What are the questions that you should ask about the documents? Are the documents in the document set very
similar or very dissimilar? If the
documents are very similar, will that make your task more difficult? If the documents are very dissimilar, will
that make your task easier? And if
similarly is related to diversity/separation, what can you say about them?
Importance
of Domains and Titles (Tipster Topics):
I have
observed several arguments on the importance of domains and titles.
The key is
this: Suppose pair 1 has the same title
(very similar) but different domains, and pair 2 has different titles but the
same domain (very similar), which pair would have a higher similarity?
If we do
this for all pairs (considered to be similar), and if pair 1 consistently has a
higher similarity value than pair 2, then what can we say about the
titles? Can we say that the experts
have done a better job at labeling (titles) the documents than at categorizing
(domains) the documents?
Of course,
to answer the above question with a higher confidence would be to not use the
titles and domains when we extract keywords from the documents—that is, we
extract keywords only from the Description and Narrative sections.
Think about
it.
Influence of Stoplist
to Similarity Analysis
In general, the similarity between two documents should be fixed.
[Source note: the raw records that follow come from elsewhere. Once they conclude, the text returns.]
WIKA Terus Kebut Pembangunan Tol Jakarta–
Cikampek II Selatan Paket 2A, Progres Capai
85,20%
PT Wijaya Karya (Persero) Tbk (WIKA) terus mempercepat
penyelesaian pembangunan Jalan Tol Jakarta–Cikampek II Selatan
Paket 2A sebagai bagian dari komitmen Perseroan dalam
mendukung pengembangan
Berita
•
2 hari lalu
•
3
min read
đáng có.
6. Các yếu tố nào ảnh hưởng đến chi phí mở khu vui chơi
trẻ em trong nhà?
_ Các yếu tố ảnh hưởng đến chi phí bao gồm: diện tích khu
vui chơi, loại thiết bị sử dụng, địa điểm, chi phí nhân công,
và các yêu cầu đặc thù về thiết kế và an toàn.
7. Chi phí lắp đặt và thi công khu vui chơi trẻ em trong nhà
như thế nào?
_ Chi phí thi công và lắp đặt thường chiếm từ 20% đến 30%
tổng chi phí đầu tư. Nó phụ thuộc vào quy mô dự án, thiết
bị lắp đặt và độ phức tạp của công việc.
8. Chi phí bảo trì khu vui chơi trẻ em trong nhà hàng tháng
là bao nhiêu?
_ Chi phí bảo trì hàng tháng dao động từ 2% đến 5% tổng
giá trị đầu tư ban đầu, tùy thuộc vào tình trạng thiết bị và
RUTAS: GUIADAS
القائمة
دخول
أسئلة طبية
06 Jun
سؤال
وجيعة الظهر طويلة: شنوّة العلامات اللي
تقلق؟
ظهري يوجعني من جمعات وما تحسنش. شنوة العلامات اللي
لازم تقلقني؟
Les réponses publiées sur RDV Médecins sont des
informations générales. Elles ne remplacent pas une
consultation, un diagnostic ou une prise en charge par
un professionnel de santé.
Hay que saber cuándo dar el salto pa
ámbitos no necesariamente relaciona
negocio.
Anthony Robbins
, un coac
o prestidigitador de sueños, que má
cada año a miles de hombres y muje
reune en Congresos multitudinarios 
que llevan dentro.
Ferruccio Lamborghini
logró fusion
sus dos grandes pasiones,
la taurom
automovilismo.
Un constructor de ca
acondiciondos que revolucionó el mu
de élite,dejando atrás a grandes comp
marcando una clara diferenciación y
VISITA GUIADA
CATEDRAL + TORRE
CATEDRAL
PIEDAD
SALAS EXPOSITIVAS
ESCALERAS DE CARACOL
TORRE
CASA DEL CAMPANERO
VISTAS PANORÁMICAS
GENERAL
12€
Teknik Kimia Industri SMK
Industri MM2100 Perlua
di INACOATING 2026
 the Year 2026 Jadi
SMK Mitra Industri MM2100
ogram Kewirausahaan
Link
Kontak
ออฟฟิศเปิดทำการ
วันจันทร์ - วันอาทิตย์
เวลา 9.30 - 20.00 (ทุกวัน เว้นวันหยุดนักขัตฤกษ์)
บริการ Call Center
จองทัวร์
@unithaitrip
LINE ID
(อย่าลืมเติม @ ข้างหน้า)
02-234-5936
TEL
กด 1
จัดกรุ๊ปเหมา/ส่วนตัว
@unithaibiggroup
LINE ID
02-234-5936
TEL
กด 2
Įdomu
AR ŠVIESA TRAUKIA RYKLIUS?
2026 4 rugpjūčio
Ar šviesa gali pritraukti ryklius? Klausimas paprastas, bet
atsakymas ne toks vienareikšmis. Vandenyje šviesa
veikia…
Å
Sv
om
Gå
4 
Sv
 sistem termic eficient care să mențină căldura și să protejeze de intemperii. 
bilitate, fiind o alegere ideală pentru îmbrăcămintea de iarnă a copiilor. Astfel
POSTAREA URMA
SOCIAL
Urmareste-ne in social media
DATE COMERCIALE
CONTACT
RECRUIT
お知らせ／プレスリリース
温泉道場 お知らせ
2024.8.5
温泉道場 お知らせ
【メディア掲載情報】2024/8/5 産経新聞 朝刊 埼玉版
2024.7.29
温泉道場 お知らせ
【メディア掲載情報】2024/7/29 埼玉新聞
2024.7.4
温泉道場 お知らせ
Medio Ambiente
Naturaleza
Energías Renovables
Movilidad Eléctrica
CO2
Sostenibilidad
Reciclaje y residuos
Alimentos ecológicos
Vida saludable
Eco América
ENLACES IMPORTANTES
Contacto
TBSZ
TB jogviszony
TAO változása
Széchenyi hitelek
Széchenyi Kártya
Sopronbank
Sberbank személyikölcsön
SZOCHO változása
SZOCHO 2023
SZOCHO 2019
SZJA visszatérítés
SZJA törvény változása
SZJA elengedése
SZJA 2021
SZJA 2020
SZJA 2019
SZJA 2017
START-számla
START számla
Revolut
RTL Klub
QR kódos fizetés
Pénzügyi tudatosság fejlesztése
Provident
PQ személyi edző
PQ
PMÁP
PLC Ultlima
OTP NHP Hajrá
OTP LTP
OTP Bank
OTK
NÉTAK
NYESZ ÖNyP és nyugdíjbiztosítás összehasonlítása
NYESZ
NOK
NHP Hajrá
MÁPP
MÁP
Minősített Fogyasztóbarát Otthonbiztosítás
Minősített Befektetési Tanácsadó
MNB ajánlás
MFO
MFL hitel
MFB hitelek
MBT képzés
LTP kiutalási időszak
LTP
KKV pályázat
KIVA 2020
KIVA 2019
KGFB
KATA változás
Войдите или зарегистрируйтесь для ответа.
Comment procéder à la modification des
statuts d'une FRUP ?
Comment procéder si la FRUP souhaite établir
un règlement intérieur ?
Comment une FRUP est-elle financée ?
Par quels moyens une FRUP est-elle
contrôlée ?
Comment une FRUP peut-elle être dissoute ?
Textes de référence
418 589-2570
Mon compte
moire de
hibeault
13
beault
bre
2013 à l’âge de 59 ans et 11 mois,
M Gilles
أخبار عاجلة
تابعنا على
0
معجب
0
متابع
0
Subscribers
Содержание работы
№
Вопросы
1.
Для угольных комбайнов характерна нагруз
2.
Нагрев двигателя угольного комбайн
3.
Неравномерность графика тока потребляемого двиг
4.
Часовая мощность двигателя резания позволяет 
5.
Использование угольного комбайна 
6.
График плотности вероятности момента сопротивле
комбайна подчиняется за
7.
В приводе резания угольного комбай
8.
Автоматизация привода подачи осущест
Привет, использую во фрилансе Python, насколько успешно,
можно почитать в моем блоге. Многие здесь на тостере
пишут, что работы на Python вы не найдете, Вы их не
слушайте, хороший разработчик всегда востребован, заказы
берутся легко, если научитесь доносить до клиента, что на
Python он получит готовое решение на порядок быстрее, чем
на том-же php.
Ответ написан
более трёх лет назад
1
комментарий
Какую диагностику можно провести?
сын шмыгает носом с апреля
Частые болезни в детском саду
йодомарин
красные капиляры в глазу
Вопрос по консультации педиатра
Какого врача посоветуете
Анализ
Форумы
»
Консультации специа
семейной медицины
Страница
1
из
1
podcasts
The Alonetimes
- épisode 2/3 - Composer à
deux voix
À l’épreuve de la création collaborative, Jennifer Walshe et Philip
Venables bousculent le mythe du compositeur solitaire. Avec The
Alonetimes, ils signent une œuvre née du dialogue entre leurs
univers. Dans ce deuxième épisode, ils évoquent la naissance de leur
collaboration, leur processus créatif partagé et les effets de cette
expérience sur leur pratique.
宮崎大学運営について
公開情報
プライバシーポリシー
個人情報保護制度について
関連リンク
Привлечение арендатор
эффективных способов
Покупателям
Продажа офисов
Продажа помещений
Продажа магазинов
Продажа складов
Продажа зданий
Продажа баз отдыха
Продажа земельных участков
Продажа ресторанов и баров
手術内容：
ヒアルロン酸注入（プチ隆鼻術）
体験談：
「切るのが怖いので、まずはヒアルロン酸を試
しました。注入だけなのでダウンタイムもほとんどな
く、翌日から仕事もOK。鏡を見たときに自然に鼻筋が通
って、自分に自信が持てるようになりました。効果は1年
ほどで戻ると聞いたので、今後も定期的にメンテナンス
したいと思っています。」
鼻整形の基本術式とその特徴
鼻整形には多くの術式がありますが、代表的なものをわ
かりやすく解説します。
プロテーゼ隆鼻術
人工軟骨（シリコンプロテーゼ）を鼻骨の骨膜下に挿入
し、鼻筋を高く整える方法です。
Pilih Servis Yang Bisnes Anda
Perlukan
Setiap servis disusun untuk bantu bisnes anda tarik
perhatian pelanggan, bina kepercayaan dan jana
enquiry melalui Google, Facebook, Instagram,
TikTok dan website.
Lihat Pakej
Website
But even if the same tools for stemming and stoplist processing are used, the different stoplist can incur different similarity evaluation results. In topics.1-50 and topics.51-100, each document has a same set of tags. If these tags are not used as stop words, each pair of documents will have even very low similarity just because of these tags. In fact, this is not correct. Thus, we can get such a conclusion that in order to increase the precision of information retrieval, the stoplist should be built with general terms as many as possible to filter out more irrelevant information to the document itself.